No one seemed to have a good time on this film - Robert Aldrich, Jack Palance, Hammer, and Seven Arts all whinged about it - but you're always up against it to create tension in a bomb disposal film with two stars because you know those stars are going to live until the end. You get your suspense from supporting actors - like The Hurt Locker did - but here it's pretty much entirely the Jack Palance and Jeff Chandler show, occasionally cutting to a support actor. (At the end when they do the roll call of men who died I kept thinking "oh that's right, they were in the film" - but I barely remembered them.)

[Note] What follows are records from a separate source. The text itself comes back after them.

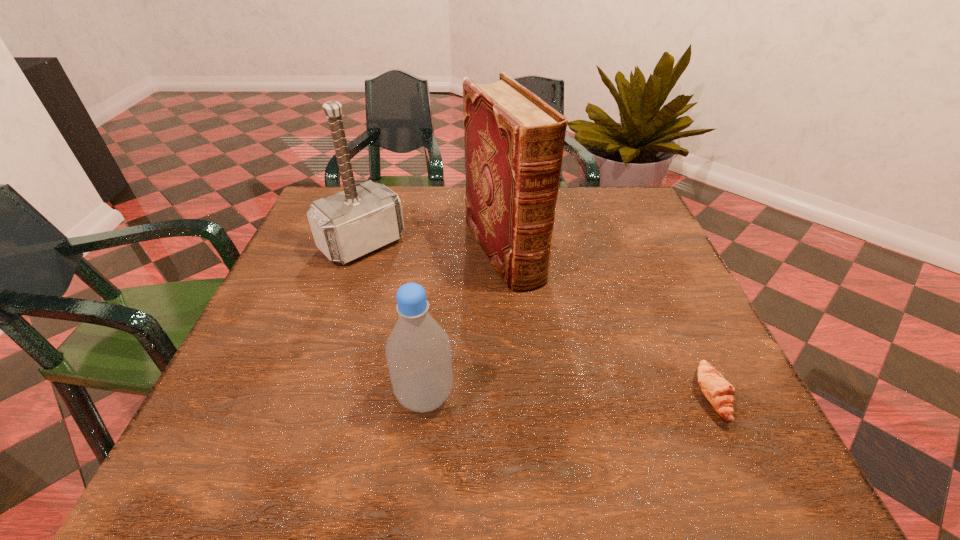
Where is `object that is at the near right corner`? object that is at the near right corner is located at coordinates (719, 392).

You are a GUI agent. You are given a task and a screenshot of the screen. Output one action in this format:
    pyautogui.click(x=<x>, y=<y>)
    Task: Click on the free space at the far edge of the desktop
    The height and width of the screenshot is (540, 960).
    Given the screenshot: What is the action you would take?
    pyautogui.click(x=442, y=215)

Where is `free space at the near edge of the desktop`? The image size is (960, 540). free space at the near edge of the desktop is located at coordinates (635, 384).

Find the location of `vacant space at the left edge of the desktop`. vacant space at the left edge of the desktop is located at coordinates (293, 294).

This screenshot has height=540, width=960. What are the coordinates of `vacant region at the right edge of the desktop` in the screenshot? It's located at (610, 242).

At what (x,y) coordinates should I click in order to perform the action: click on blank space at the far right corner. Please return your answer as a coordinate pair (x, y). This screenshot has width=960, height=540. Looking at the image, I should click on (604, 212).

This screenshot has height=540, width=960. In the image, there is a desktop. What are the coordinates of `vacant space at the near right corner` in the screenshot? It's located at (721, 420).

What are the coordinates of `free area in between the shortest object and the hardback book` in the screenshot? It's located at (609, 324).

Identify the location of free space between the hammer and the second object from right to left. (433, 248).

Find the location of `vacant area that lies between the second shortest object and the shortest object`. vacant area that lies between the second shortest object and the shortest object is located at coordinates (568, 396).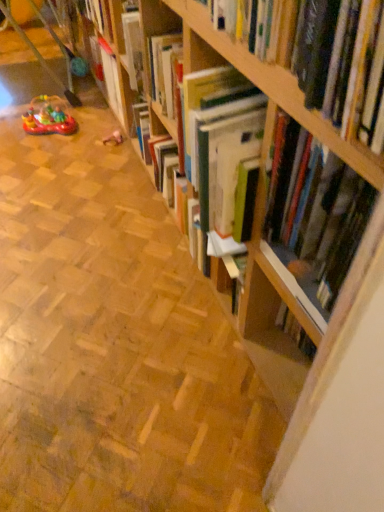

It's a different sort of setting - the heroes are German bomb disposal experts working in Germany after the war, where there are bombs everywhere. Palance is one of those "I opposed the Nazis" Germans whose cinematic representatives probably outnumber their real life inspirations, with Chandler as a nasty egotist. Chandler's actually quite good as a baddie and plays with more energy. Palance struggles more, in part because his character is so sketchily drawn.
Like many Aldrich films its best when it concentrates on men under pressure, but the support line up is fatally undercast. (This is normally a strength of films from this director). There is a female character - a French woman who married a German and is kind of a prostitute (there were a lot of these in Aldrich films). The German locations help with reality, but really it's a bunch of rubble.